Work instruction: Each record below is to be reproduced without any change.
***** Record excerpts
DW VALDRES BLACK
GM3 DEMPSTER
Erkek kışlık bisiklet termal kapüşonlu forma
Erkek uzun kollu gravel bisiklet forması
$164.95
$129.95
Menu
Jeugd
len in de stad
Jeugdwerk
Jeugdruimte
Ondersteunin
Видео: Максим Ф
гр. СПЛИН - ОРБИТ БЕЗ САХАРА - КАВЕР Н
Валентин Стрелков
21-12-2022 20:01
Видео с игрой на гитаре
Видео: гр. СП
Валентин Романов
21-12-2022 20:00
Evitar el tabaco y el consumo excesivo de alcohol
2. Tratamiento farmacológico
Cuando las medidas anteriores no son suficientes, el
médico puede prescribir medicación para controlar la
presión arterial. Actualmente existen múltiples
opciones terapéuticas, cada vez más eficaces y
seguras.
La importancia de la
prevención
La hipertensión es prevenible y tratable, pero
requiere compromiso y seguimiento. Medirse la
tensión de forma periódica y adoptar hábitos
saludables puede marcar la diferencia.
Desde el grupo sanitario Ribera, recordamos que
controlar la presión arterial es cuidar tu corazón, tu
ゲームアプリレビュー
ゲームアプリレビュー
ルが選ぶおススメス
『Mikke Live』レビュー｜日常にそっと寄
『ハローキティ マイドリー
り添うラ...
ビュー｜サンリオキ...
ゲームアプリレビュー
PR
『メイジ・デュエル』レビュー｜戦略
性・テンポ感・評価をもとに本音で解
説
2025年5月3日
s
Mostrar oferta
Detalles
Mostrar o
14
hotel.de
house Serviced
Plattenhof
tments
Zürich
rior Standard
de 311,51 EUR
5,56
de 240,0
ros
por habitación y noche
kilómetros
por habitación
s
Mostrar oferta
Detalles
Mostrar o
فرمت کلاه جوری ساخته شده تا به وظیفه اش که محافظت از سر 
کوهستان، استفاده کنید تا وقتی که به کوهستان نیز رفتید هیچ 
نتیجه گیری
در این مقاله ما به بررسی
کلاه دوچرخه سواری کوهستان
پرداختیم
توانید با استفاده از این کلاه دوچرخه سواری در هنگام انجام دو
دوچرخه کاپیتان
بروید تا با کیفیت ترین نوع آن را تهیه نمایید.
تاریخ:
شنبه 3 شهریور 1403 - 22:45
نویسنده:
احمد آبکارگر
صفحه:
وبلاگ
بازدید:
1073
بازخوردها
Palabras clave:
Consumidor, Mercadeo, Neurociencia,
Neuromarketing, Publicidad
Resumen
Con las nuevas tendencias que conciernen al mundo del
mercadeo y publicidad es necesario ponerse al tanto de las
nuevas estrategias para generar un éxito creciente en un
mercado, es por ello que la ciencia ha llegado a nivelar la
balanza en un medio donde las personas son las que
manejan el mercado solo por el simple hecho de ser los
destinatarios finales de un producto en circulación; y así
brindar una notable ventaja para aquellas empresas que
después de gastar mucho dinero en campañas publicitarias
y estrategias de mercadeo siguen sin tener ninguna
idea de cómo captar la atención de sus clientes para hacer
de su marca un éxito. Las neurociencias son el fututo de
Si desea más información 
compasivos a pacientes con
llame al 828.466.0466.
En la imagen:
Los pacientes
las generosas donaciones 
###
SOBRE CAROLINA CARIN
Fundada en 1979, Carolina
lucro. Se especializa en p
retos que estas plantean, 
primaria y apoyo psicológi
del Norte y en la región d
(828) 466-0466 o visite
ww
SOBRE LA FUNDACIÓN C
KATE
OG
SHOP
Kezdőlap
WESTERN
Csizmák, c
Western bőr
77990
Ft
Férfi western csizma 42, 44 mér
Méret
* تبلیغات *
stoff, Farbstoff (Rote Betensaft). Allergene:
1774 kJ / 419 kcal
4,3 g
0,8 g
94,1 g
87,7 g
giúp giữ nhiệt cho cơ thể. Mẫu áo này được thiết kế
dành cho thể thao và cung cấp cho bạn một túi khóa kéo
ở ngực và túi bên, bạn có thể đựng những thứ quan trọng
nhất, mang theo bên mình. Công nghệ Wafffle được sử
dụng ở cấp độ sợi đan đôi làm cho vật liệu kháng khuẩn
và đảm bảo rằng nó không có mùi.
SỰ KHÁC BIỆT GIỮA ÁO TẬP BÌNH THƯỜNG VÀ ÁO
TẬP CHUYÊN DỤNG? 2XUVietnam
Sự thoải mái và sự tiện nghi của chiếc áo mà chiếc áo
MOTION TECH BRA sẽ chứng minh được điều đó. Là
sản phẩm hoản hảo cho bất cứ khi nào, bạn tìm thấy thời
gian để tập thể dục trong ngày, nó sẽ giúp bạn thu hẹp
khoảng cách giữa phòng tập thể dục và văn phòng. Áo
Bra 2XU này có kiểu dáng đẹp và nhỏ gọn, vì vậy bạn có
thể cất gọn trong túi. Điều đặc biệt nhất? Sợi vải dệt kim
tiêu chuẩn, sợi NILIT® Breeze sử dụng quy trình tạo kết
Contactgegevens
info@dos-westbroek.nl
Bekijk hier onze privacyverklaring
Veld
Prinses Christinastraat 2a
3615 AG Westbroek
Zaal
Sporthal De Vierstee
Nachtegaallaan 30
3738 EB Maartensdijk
**********
Result of this task:
DW VALDRES BLACK
GM3 DEMPSTER
Erkek kışlık bisiklet termal kapüşonlu forma
Erkek uzun kollu gravel bisiklet forması
$164.95
$129.95
Menu
Jeugd
len in de stad
Jeugdwerk
Jeugdruimte
Ondersteunin
Видео: Максим Ф
гр. СПЛИН - ОРБИТ БЕЗ САХАРА - КАВЕР Н
Валентин Стрелков
21-12-2022 20:01
Видео с игрой на гитаре
Видео: гр. СП
Валентин Романов
21-12-2022 20:00
Evitar el tabaco y el consumo excesivo de alcohol
2. Tratamiento farmacológico
Cuando las medidas anteriores no son suficientes, el
médico puede prescribir medicación para controlar la
presión arterial. Actualmente existen múltiples
opciones terapéuticas, cada vez más eficaces y
seguras.
La importancia de la
prevención
La hipertensión es prevenible y tratable, pero
requiere compromiso y seguimiento. Medirse la
tensión de forma periódica y adoptar hábitos
saludables puede marcar la diferencia.
Desde el grupo sanitario Ribera, recordamos que
controlar la presión arterial es cuidar tu corazón, tu
ゲームアプリレビュー
ゲームアプリレビュー
ルが選ぶおススメス
『Mikke Live』レビュー｜日常にそっと寄
『ハローキティ マイドリー
り添うラ...
ビュー｜サンリオキ...
ゲームアプリレビュー
PR
『メイジ・デュエル』レビュー｜戦略
性・テンポ感・評価をもとに本音で解
説
2025年5月3日
s
Mostrar oferta
Detalles
Mostrar o
14
hotel.de
house Serviced
Plattenhof
tments
Zürich
rior Standard
de 311,51 EUR
5,56
de 240,0
ros
por habitación y noche
kilómetros
por habitación
s
Mostrar oferta
Detalles
Mostrar o
فرمت کلاه جوری ساخته شده تا به وظیفه اش که محافظت از سر 
کوهستان، استفاده کنید تا وقتی که به کوهستان نیز رفتید هیچ 
نتیجه گیری
در این مقاله ما به بررسی
کلاه دوچرخه سواری کوهستان
پرداختیم
توانید با استفاده از این کلاه دوچرخه سواری در هنگام انجام دو
دوچرخه کاپیتان
بروید تا با کیفیت ترین نوع آن را تهیه نمایید.
تاریخ:
شنبه 3 شهریور 1403 - 22:45
نویسنده:
احمد آبکارگر
صفحه:
وبلاگ
بازدید:
1073
بازخوردها
Palabras clave:
Consumidor, Mercadeo, Neurociencia,
Neuromarketing, Publicidad
Resumen
Con las nuevas tendencias que conciernen al mundo del
mercadeo y publicidad es necesario ponerse al tanto de las
nuevas estrategias para generar un éxito creciente en un
mercado, es por ello que la ciencia ha llegado a nivelar la
balanza en un medio donde las personas son las que
manejan el mercado solo por el simple hecho de ser los
destinatarios finales de un producto en circulación; y así
brindar una notable ventaja para aquellas empresas que
después de gastar mucho dinero en campañas publicitarias
y estrategias de mercadeo siguen sin tener ninguna
idea de cómo captar la atención de sus clientes para hacer
de su marca un éxito. Las neurociencias son el fututo de
Si desea más información 
compasivos a pacientes con
llame al 828.466.0466.
En la imagen:
Los pacientes
las generosas donaciones 
###
SOBRE CAROLINA CARIN
Fundada en 1979, Carolina
lucro. Se especializa en p
retos que estas plantean, 
primaria y apoyo psicológi
del Norte y en la región d
(828) 466-0466 o visite
ww
SOBRE LA FUNDACIÓN C
KATE
OG
SHOP
Kezdőlap
WESTERN
Csizmák, c
Western bőr
77990
Ft
Férfi western csizma 42, 44 mér
Méret
* تبلیغات *
stoff, Farbstoff (Rote Betensaft). Allergene:
1774 kJ / 419 kcal
4,3 g
0,8 g
94,1 g
87,7 g
giúp giữ nhiệt cho cơ thể. Mẫu áo này được thiết kế
dành cho thể thao và cung cấp cho bạn một túi khóa kéo
ở ngực và túi bên, bạn có thể đựng những thứ quan trọng
nhất, mang theo bên mình. Công nghệ Wafffle được sử
dụng ở cấp độ sợi đan đôi làm cho vật liệu kháng khuẩn
và đảm bảo rằng nó không có mùi.
SỰ KHÁC BIỆT GIỮA ÁO TẬP BÌNH THƯỜNG VÀ ÁO
TẬP CHUYÊN DỤNG? 2XUVietnam
Sự thoải mái và sự tiện nghi của chiếc áo mà chiếc áo
MOTION TECH BRA sẽ chứng minh được điều đó. Là
sản phẩm hoản hảo cho bất cứ khi nào, bạn tìm thấy thời
gian để tập thể dục trong ngày, nó sẽ giúp bạn thu hẹp
khoảng cách giữa phòng tập thể dục và văn phòng. Áo
Bra 2XU này có kiểu dáng đẹp và nhỏ gọn, vì vậy bạn có
thể cất gọn trong túi. Điều đặc biệt nhất? Sợi vải dệt kim
tiêu chuẩn, sợi NILIT® Breeze sử dụng quy trình tạo kết
Contactgegevens
info@dos-westbroek.nl
Bekijk hier onze privacyverklaring
Veld
Prinses Christinastraat 2a
3615 AG Westbroek
Zaal
Sporthal De Vierstee
Nachtegaallaan 30
3738 EB Maartensdijk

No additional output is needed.